Afrika Selatan, lagi-lagi, sebagai sebuah Negara berkembang yang progresif melakukan terobosan. bursa efek Johannesburg diwajibkan untuk menyusun laporan yang memuat ‘Code of Corporate Practices and Conduct’ sebagai bagian dari laporan ke publik dalam rangka penjualan saham sebuah perusahaan.[26]


D. Catatan Penutup

Pertama, dalam laporan dan evaluasi periodik tentang impak aktivitasnya terhadap HAM, TNC diwajibkan untuk memperhatikan input dari stakeholders, termasuk NGOs dan komplain tentang kejahatan atas norma-norma yang berlaku.[27] Selanjutnya mendorong mekanisme domestik untuk melakukan monitoring dan verifikasi atas operasi TNCs – dalam konteks Indonesia, bisa mendorong institusi-institusi yang sudah ada, seperti Komnas HAM, dan seterusnya. Disamping itu, mendorong judicial mechanism: gugatan di pengadilan domestik untuk mengeksaminasi kasus-kasus kejahatan yang dilakukan TNCs dan other business enterprises. Menyontoh pengalaman negara lain yang sudah melakukan praktik-praktik positif juga baik, untuk didorong dilevel domestik.

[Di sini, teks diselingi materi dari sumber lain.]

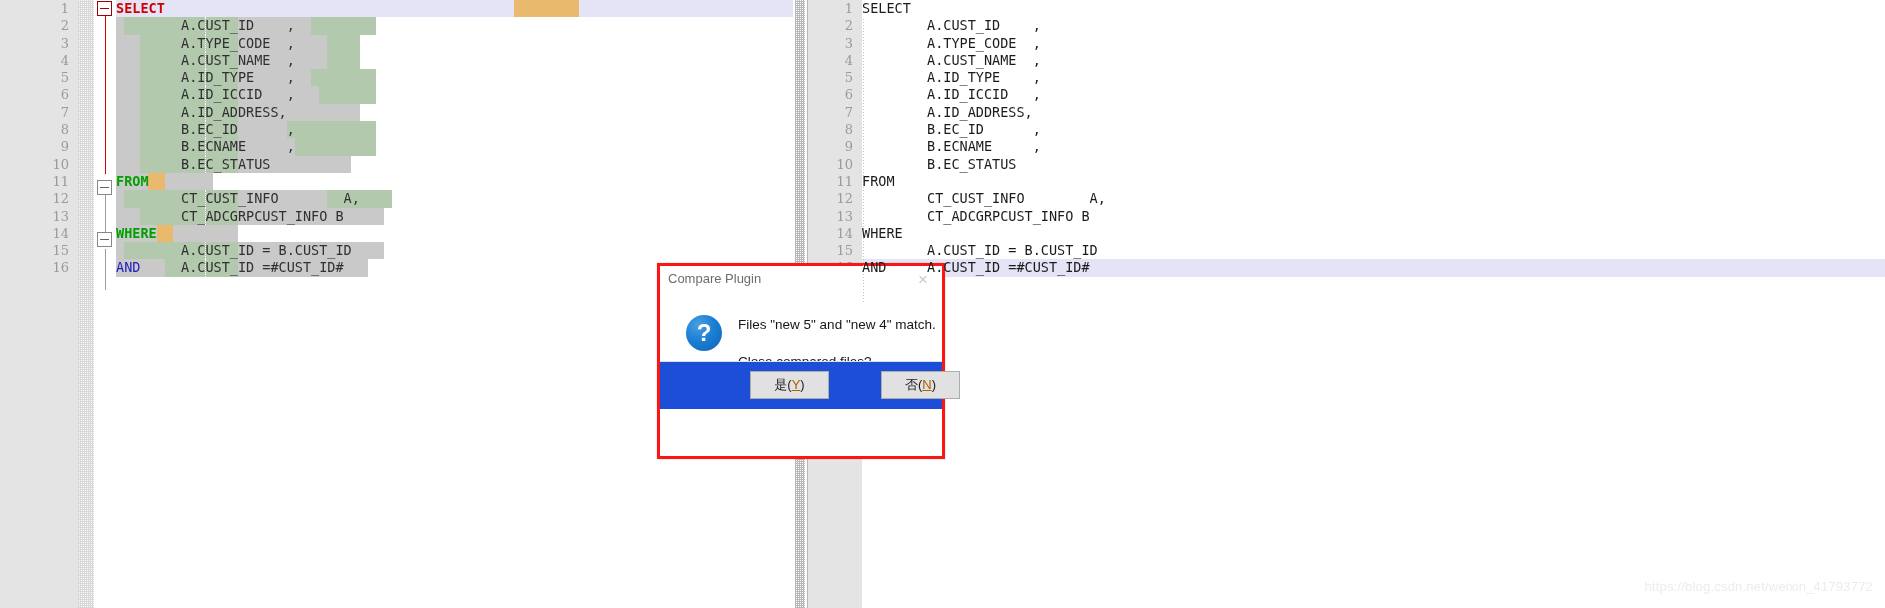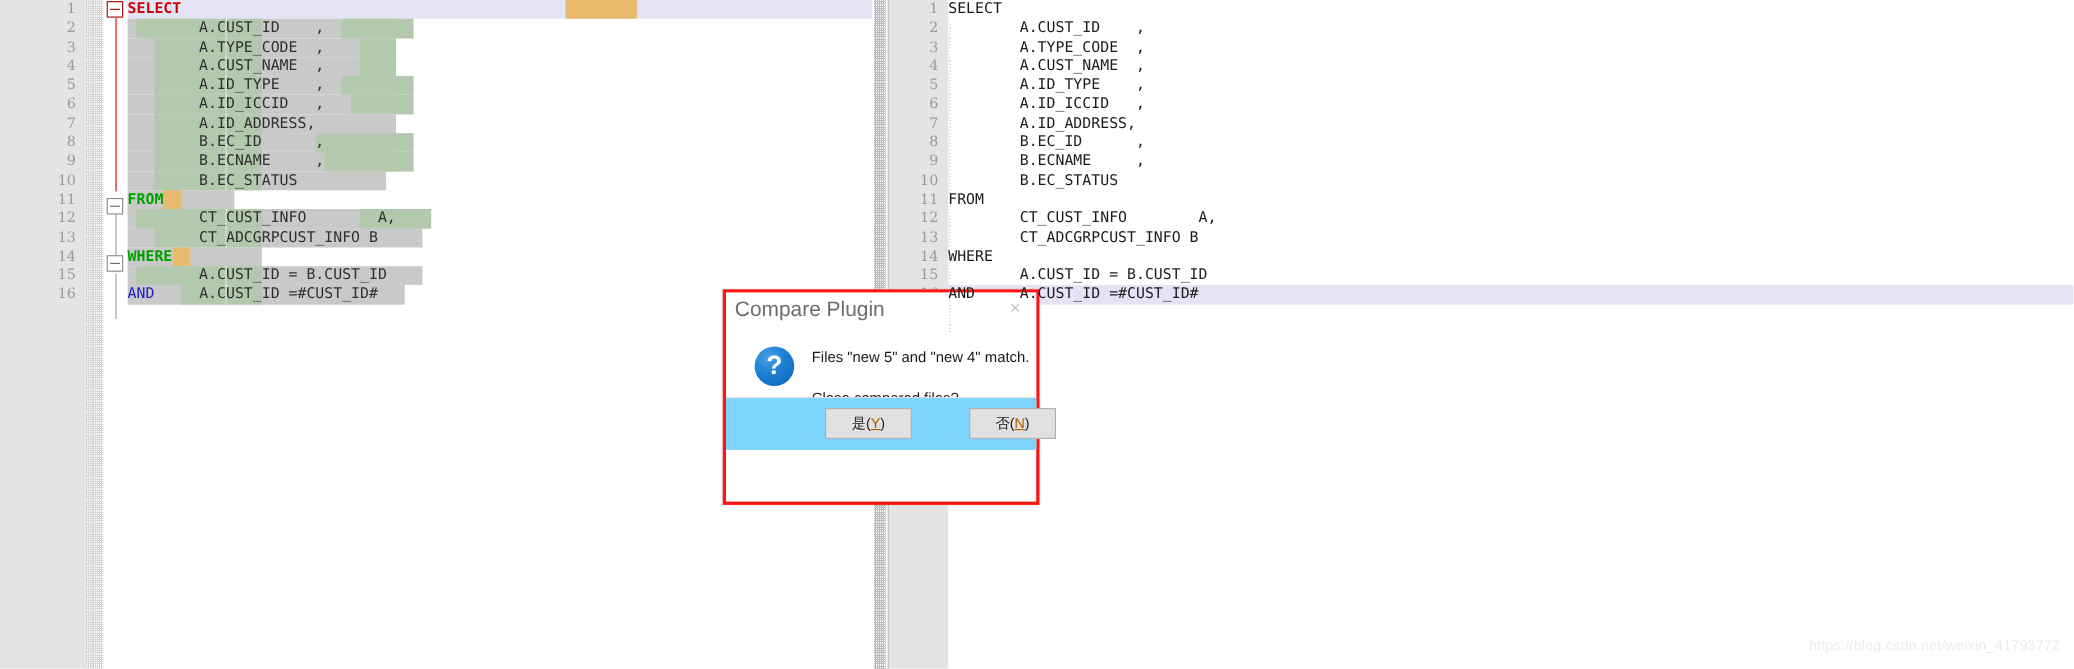--- a/index.html
+++ b/index.html
@@ -118,21 +118,21 @@
     border:3px solid #ff1414;
     background:#ffffff;
     box-sizing:border-box;
     box-shadow:0 0 0 1px rgba(0,0,0,.05);
   }
   #dialog-titlebar{
     position:relative;height:30px;background:#ffffff;
   }
   #dialog-title{
     position:absolute;left:8px;top:5px;
-    font-size:19px;color:#6d6d6d;
+    font-size:13px;color:#6d6d6d;
     font-family:"Liberation Sans",sans-serif;
   }
   #dialog-close{
     position:absolute;right:8px;top:4px;width:22px;height:20px;
     color:#c9c9c9;font-size:17px;line-height:20px;text-align:center;
     cursor:default;
   }
   #dialog-body{
     position:relative;height:113px;background:#ffffff;
   }
@@ -147,21 +147,21 @@
   .dlg-text{
     position:absolute;left:78px;
     font-size:13.5px;color:#171717;
     font-family:"Liberation Sans",sans-serif;
     white-space:nowrap;
   }
   #dlg-line1{top:21px;}
   #dlg-line2{top:58px;}
   #dialog-footer{
     position:absolute;left:0;right:0;bottom:0;height:47px;
-    background:#7dd3fc;border-top:1px solid #e0e0e0;
+    background:#1d4ed8;border-top:1px solid #e0e0e0;
   }
   .dlg-btn{
     position:absolute;top:9px;width:79px;height:28px;
     background:#e1e1e1;border:1px solid #adadad;
     box-sizing:border-box;
     font-size:13px;color:#1b1b1b;
     text-align:center;line-height:26px;
     font-family:"Liberation Sans",sans-serif;
     cursor:default;
   }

Kedua, mengeksaminasi beberapa peraturan perundang-undangan (hukum positif) Indonesia. Eksaminasi didorong menuju pencapaian hak-hak ekonomi, sosial dan budaya (hak ekosob) diimplementasikan tidak saja sebagai hak konstitusional melainkan juga hak hukum, serta mendorong klaim judicial remedies dalam mekanisme yudisial (justiciability).[28]

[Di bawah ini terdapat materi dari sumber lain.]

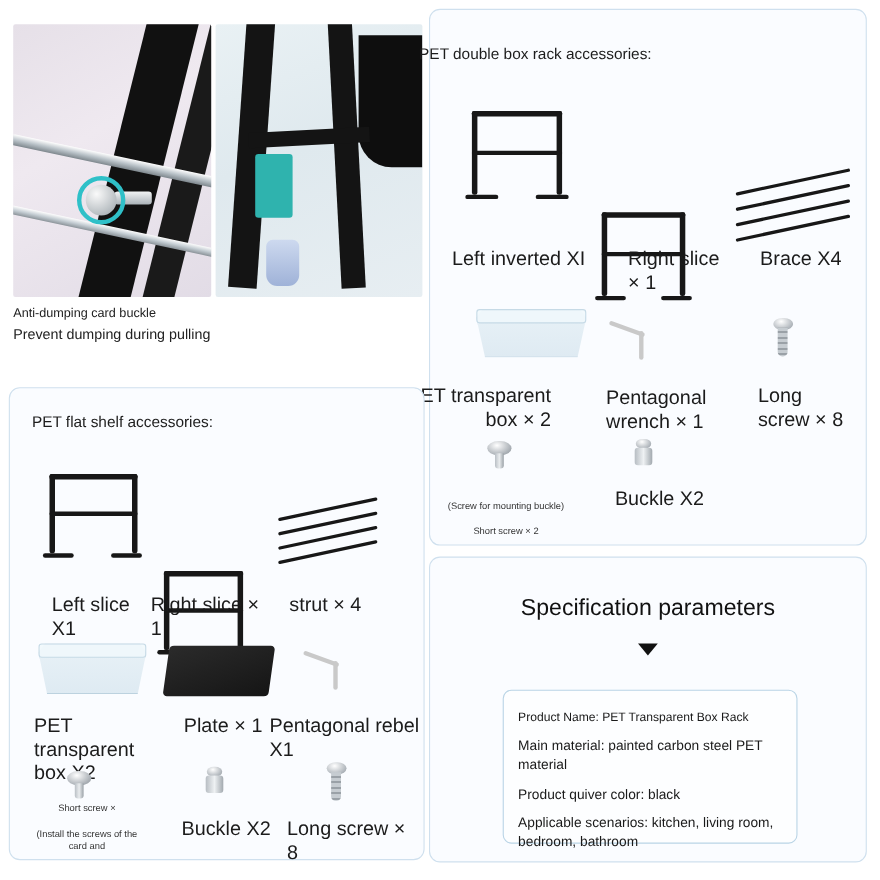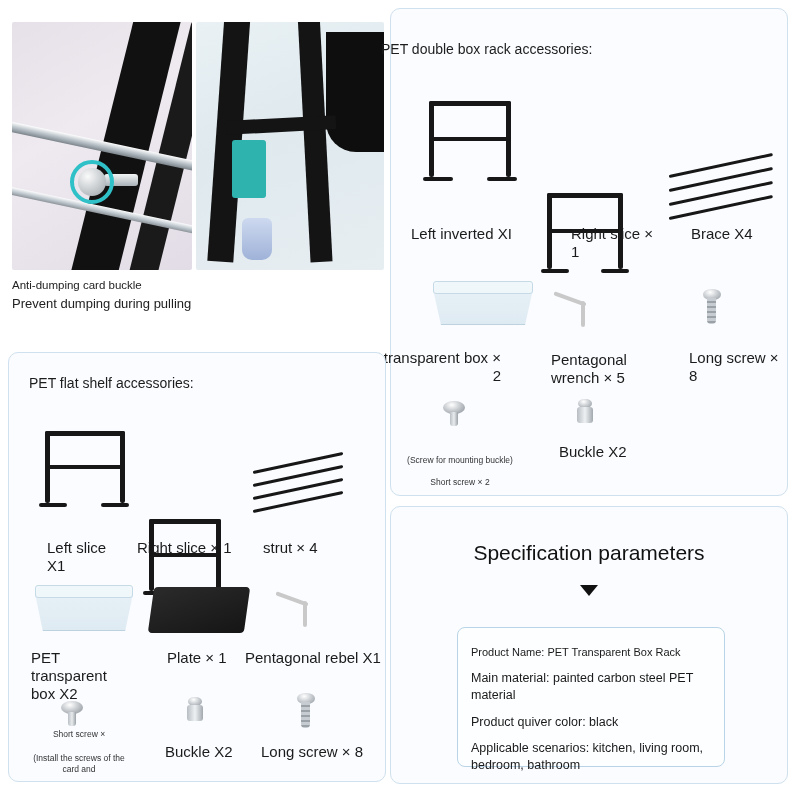--- a/index.html
+++ b/index.html
@@ -78,21 +78,21 @@
                 width:0;height:0; border-left: 9px solid transparent;
                 border-right: 9px solid transparent; border-top: 11px solid #111; }
   .spec-box { position:absolute; left: 66px; top: 120px; width: 268px; height: 140px;
               border: 1px solid #b9d4e6; border-radius: 8px; background: #fdfeff; }
   .spec-inner { position:absolute; left: 80px; top: 138px; width: 246px; }
   .spec-line { font-size: 12.5px; color:#1a1a1a; line-height: 1.35; margin-bottom: 10px; }
   .spec-line.first { font-size: 11px; }
 
   
   .part { position: absolute; }
-  .lbl { position: absolute; font-size: 15px; color:#1b1b1b; line-height: 1.2; }
+  .lbl { position: absolute; font-size: 18px; color:#1b1b1b; line-height: 1.2; }
   .lbl.small { font-size: 8.5px; color:#333; text-align:center; line-height:1.25; }
 
   
   .slice { position: relative; }
   .slice .top { position:absolute; left:0; top:0; height:5px; background:#171717; border-radius:2px; }
   .slice .mid { position:absolute; left:0; height:4px; background:#171717; border-radius:2px; }
   .slice .lv  { position:absolute; width:5px; background:#171717; border-radius:2px; }
   .slice .foot{ position:absolute; height:4px; background:#171717; border-radius:2px; }
 
   
@@ -206,21 +206,21 @@
     <div class="part tbox" style="left:42px;top:272px;width:100px;height:44px;">
       <div class="body"></div>
       <div class="rim"></div>
     </div>
     <div class="lbl" style="left:-50px;top:340px;width:160px;text-align:right;">PET transparent box × 2</div>
 
     <div class="part wrench" style="left:162px;top:282px;width:50px;height:40px;">
       <i style="left:0;top:6px;width:34px;height:4px;transform:rotate(20deg);"></i>
       <i style="left:28px;top:10px;width:4px;height:26px;"></i>
     </div>
-    <div class="lbl" style="left:160px;top:342px;width:104px;">Pentagonal wrench × 5</div>
+    <div class="lbl" style="left:160px;top:342px;width:104px;">Pentagonal wrench × 1</div>
 
     <div class="part" style="left:310px;top:280px;width:34px;height:46px;">
       <div class="screw-long-head" style="left:2px;top:0;"></div>
       <div class="screw-long-shaft" style="left:6px;top:9px;"></div>
     </div>
     <div class="lbl" style="left:298px;top:340px;width:90px;">Long screw × 8</div>
 
     <div class="part" style="left:52px;top:392px;width:34px;height:30px;">
       <div class="screw-head" style="left:0;top:0;"></div>
       <div class="screw-shaft" style="left:7px;top:11px;"></div>

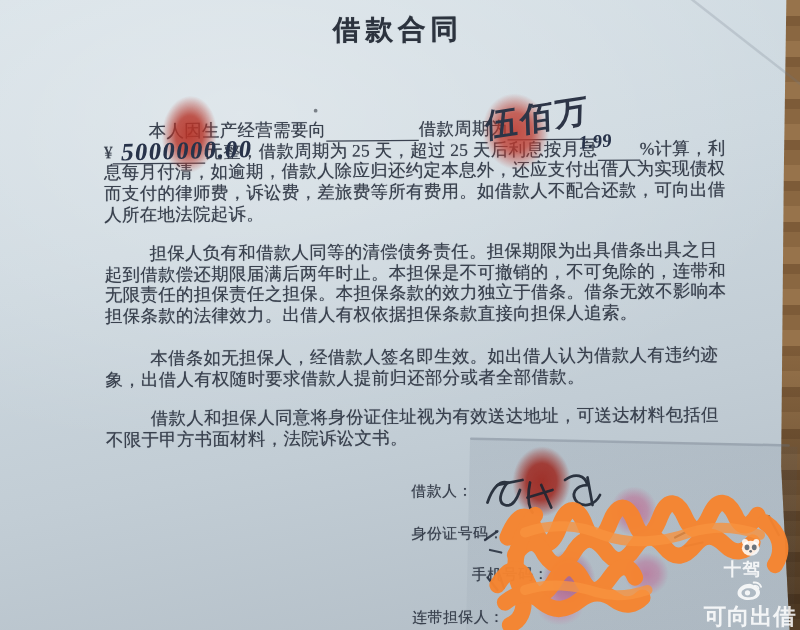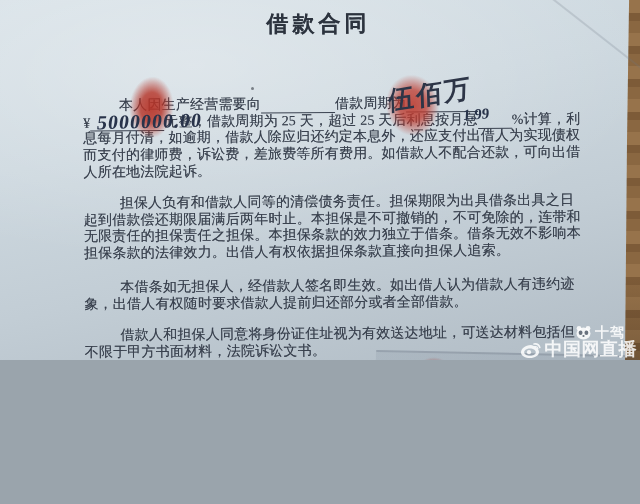--- a/index.html
+++ b/index.html
@@ -1,18 +1,18 @@
 <!DOCTYPE html>
 <html><head>
 <meta charset="utf-8">
 <style>
   html,body{margin:0;padding:0;}
   body{width:640px;height:504px;overflow:hidden;background:#9aa4ac;}
   .photo{
-    position:relative;width:640px;height:360px;overflow:hidden;
+    position:relative;width:640px;height:504px;overflow:hidden;
     font-family:"Liberation Serif","DejaVu Serif",serif;
     background:
       radial-gradient(120% 90% at 30% 18%, rgba(255,255,255,.30), rgba(255,255,255,0) 60%),
       linear-gradient(168deg,#d7e1e7 0%,#cdd8df 35%,#c2cdd5 65%,#b1bcc5 100%);
   }
   
   .wood{
     position:absolute;top:0;right:0;width:26px;height:504px;z-index:1;
     clip-path:polygon(58% 0,100% 0,100% 100%,68% 100%,42% 74%,50% 28%);
     background:
@@ -70,21 +70,21 @@
   .hw-cn{left:388px;top:77px;font-size:26px;transform:rotate(-9deg) skewX(-7deg);letter-spacing:2px;color:#2d3547;}
   .hw-num{left:97px;top:110px;font-size:20px;transform:rotate(-1.5deg) skewX(-9deg);letter-spacing:1px;color:#28334a;}
   .hw-rate{left:463px;top:106px;font-size:15px;transform:rotate(-4deg) skewX(-7deg);color:#28334a;}
 
   .inksvg,.orangesvg{position:absolute;left:0;top:0;z-index:4;pointer-events:none;}
   .orangesvg{z-index:5;}
 
   
   .wm{position:absolute;right:3px;bottom:1px;z-index:6;text-align:right;
     color:rgba(255,255,255,.85);font-family:"Liberation Sans","DejaVu Sans",sans-serif;}
-  .wm-row{display:flex;align-items:center;justify-content:flex-end;gap:3px;line-height:1.05;}
+  .wm-row{display:flex;align-items:center;justify-content:flex-end;gap:3px;line-height:1.05;flex-direction:column;}
   .wm-acc{font-size:14px;font-weight:700;letter-spacing:1px;margin-right:12px;}
   .wm-brand{font-size:18px;font-weight:700;letter-spacing:.5px;}
   .wm svg{display:block;}
 </style>
 </head>
 <body>
 
 <div class="photo">
 
   <div class="wood"></div>
@@ -212,17 +212,17 @@
       </svg>
       <span class="wm-acc">十驾</span>
     </div>
     <div class="wm-row">
       <svg width="22" height="18" viewBox="0 0 22 18">
         <path d="M11,4 C5,4 1,8 1,11.5 C1,15 5.5,17 10,17 C15,17 19,14.5 19,11 C19,8 16,5.5 11,4 Z M10,14.8 C6.8,14.8 4.2,13.3 4.2,11.3 C4.2,9.3 6.8,7.6 10,7.6 C13.2,7.6 15.8,9.3 15.8,11.3 C15.8,13.3 13.2,14.8 10,14.8 Z" fill="rgba(255,255,255,.85)"></path>
         <circle cx="9" cy="11.2" r="2.1" fill="rgba(255,255,255,.85)"></circle>
         <path d="M14,3 C16.5,2.6 19,4 19.8,6.4" stroke="rgba(255,255,255,.85)" stroke-width="1.6" fill="none" stroke-linecap="round"></path>
         <path d="M14.8,5.6 C16.2,5.4 17.5,6.2 17.9,7.5" stroke="rgba(255,255,255,.85)" stroke-width="1.3" fill="none" stroke-linecap="round"></path>
       </svg>
-      <span class="wm-brand">中国网直播</span>
+      <span class="wm-brand">可向出借</span>
     </div>
   </div>
 
 </div>
 
 </body></html>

Selain UU HAM, beberapa norma domestik, secara tegas menyatakan obligasi korporasi. Dalam UU No. 41/1999 pasal 32 tentang Kehutanan, dinyatakan korporasi sebagai pemegang izin usaha pemanfaatan kawasan hutan “berkewajiban untuk menjaga, memelihara, dan melestarikan hutan tempat usahanya”. Demikian juga, antara lain kewajiban korporasi dalam UU No. 39/1997, pasal 35 ayat (1), yang menyatakan:

“Penanggungjawab usaha dan/atau kegiatan yang usaha dan kegiatannya menimbulkan dampak besar dan penting terhadap lingkungan hidup, yang menggunakan bahan berbahaya dan beracun, dan/atau menghasilkan limbah bahan berbahaya dan beracun, bertanggungjawab secara mutlak atas kerugian yang ditimbulkan, dengan kewajiban membayar ganti rugi secara langsung dan seketika pada saat terjadinya pencemaran dan/atau perusakan lingkungan hidup.”

Eksaminasi juga dapat dilakukan dengan metode sosiologi dan analogi hukum berkaitan dengan hukum kebiasaan di masyarakat, dengan konsep hukum yang dikemukakan Prof. Soetandyo Wignjosoebroto sebagai “pola-pola perilaku sosial yang terlembagakan, eksis sebagai variabel sosial empiris.” [29]


Terima kasih.


Lampiran:

Tanggungjawab Korporasi dibidang K3

Keselamatan dan Kesehatan Kerja Peraturan Perundang-undangan

• Keselamatan kerja dalam segala tempat kerja, baik di darat, di dalam tanah, di permukaan air, di dalam air maupun di udara, yang berada di dalam wilayah kekuasaan hukum Republik Indonesia (Pasal 2 UU No. 1/1970 tentang Keselamatan Kerja)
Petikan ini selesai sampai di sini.